-- start --

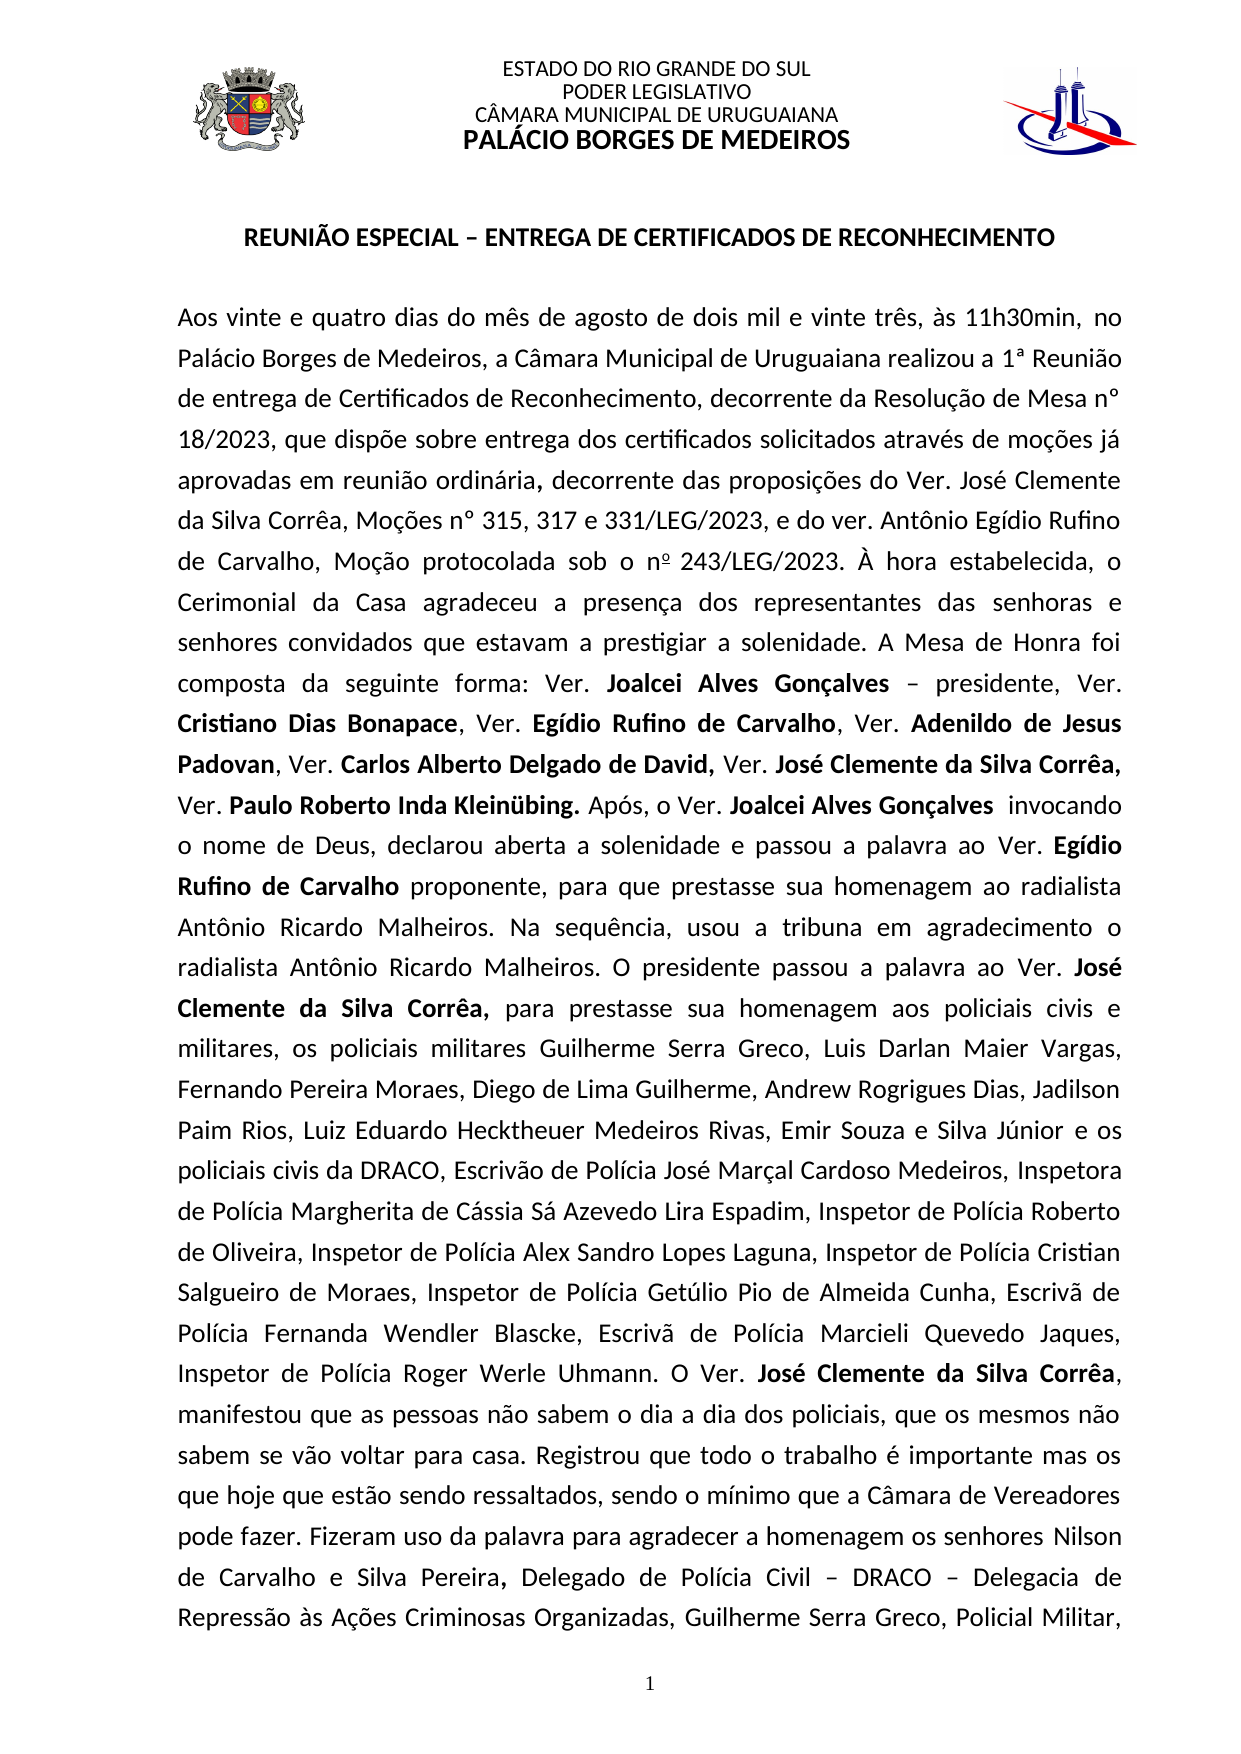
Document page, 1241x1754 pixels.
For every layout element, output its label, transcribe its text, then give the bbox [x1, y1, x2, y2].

-- end --
-- start --

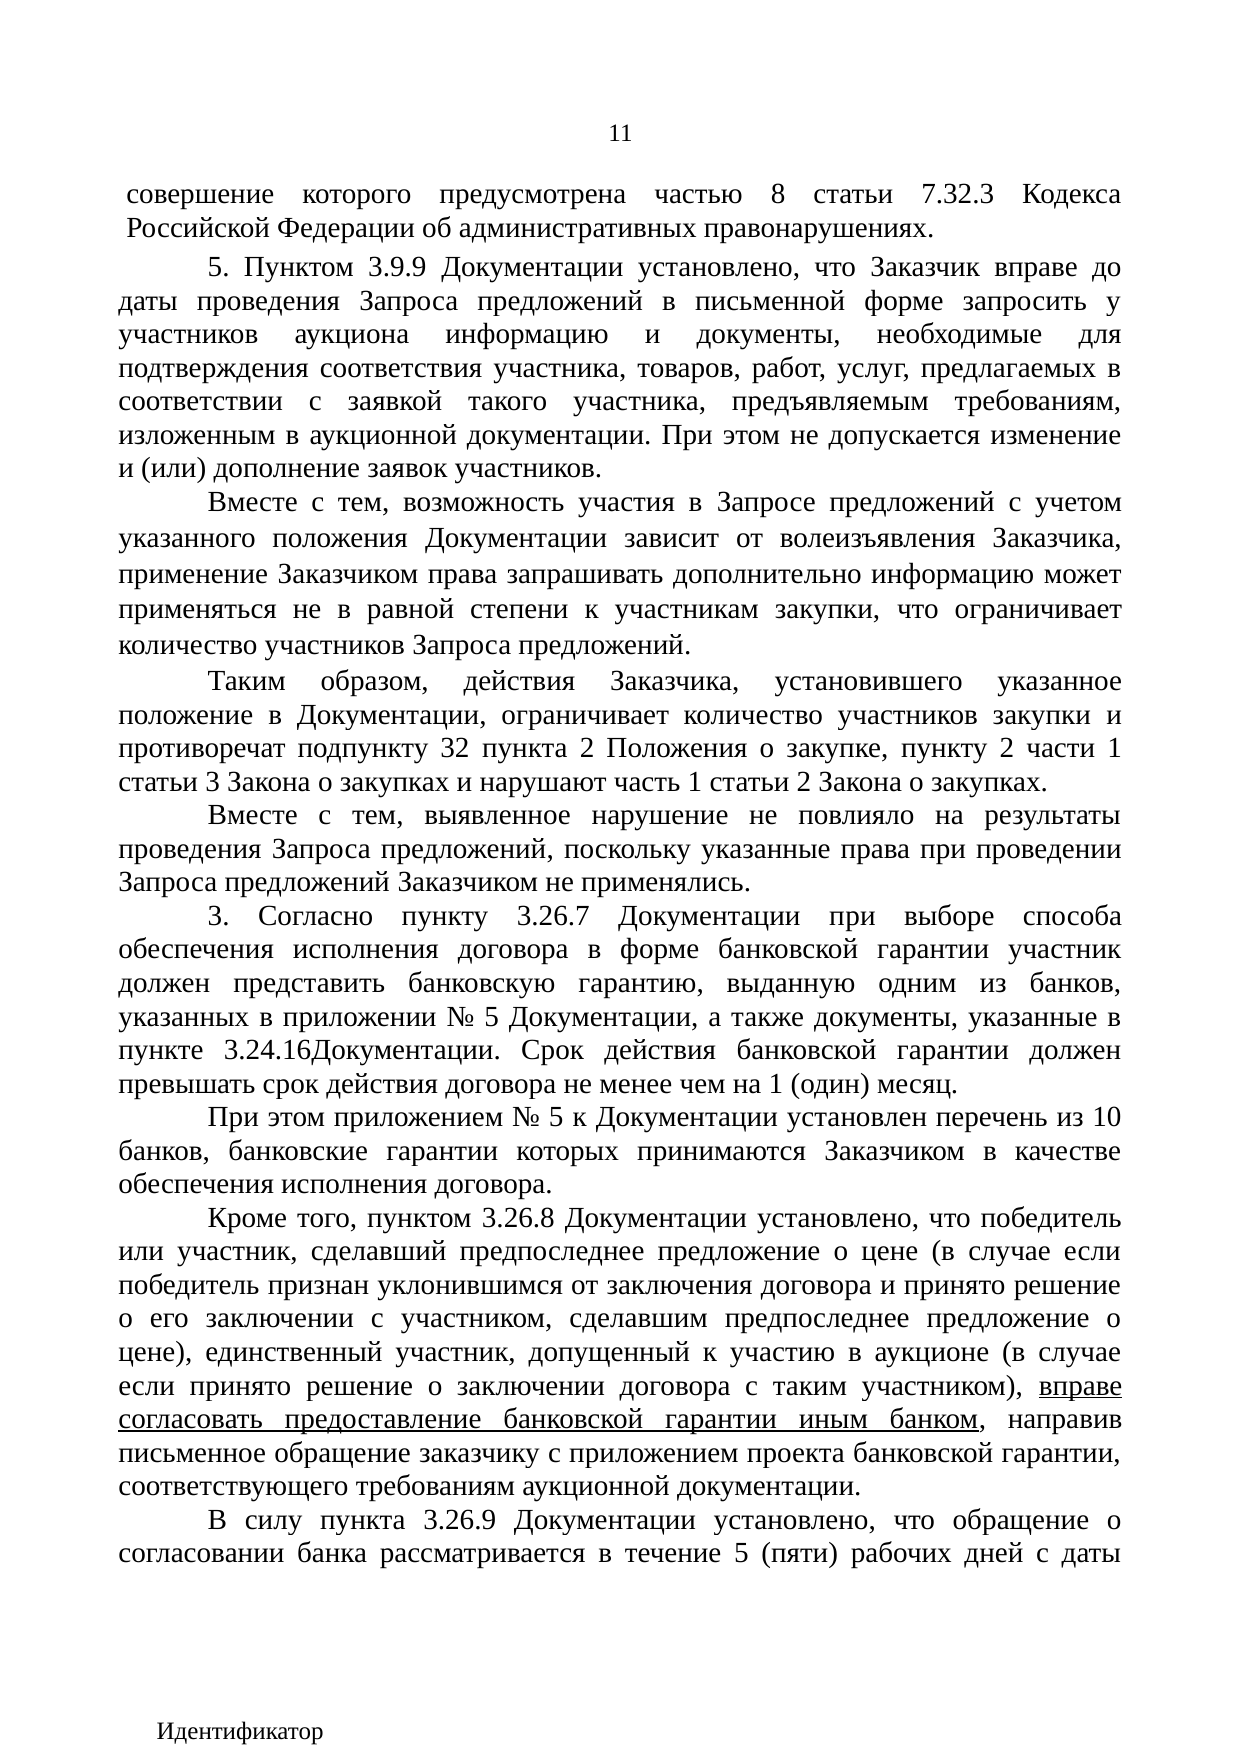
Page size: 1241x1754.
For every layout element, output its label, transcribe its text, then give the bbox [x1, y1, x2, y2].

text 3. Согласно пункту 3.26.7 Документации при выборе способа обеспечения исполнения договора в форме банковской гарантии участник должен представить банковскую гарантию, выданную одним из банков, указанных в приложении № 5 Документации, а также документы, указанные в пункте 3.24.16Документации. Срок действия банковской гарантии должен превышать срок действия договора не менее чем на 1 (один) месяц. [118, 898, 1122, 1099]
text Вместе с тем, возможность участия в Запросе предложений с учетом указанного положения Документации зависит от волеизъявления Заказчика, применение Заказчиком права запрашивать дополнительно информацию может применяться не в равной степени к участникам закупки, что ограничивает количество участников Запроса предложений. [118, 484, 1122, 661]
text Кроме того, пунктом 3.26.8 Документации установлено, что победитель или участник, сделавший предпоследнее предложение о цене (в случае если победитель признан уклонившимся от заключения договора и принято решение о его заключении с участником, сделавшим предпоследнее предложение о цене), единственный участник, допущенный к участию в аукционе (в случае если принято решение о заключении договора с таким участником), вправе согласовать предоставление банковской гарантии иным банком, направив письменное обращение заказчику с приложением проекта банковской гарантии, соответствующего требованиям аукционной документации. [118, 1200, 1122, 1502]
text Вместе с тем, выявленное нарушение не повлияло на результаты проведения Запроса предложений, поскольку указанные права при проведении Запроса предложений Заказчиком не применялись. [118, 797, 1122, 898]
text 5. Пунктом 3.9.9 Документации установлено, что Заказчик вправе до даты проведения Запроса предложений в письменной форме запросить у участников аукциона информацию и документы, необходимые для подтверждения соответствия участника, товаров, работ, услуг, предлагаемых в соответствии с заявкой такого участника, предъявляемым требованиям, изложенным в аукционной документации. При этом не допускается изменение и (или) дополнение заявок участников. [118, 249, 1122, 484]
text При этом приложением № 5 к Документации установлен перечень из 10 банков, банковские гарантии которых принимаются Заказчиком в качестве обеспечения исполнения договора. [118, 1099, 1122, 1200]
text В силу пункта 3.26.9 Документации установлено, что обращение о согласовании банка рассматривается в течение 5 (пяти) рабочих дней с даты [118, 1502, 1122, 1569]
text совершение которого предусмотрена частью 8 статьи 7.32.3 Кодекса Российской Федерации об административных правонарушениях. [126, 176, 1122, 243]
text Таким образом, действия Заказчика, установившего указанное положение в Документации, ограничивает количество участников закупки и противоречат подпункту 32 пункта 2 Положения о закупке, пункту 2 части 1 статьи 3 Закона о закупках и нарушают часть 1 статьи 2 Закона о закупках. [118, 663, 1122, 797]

-- end --

● PROBLEM:
Pull out every line of the records that contains the string "проведения". Case counts.

● SOLUTION FOR THIS TASK:
text Вместе с тем, выявленное нарушение не повлияло на результаты проведения Запроса предложений, поскольку указанные права при проведении Запроса предложений Заказчиком не применялись. [118, 797, 1122, 898]
text 5. Пунктом 3.9.9 Документации установлено, что Заказчик вправе до даты проведения Запроса предложений в письменной форме запросить у участников аукциона информацию и документы, необходимые для подтверждения соответствия участника, товаров, работ, услуг, предлагаемых в соответствии с заявкой такого участника, предъявляемым требованиям, изложенным в аукционной документации. При этом не допускается изменение и (или) дополнение заявок участников. [118, 249, 1122, 484]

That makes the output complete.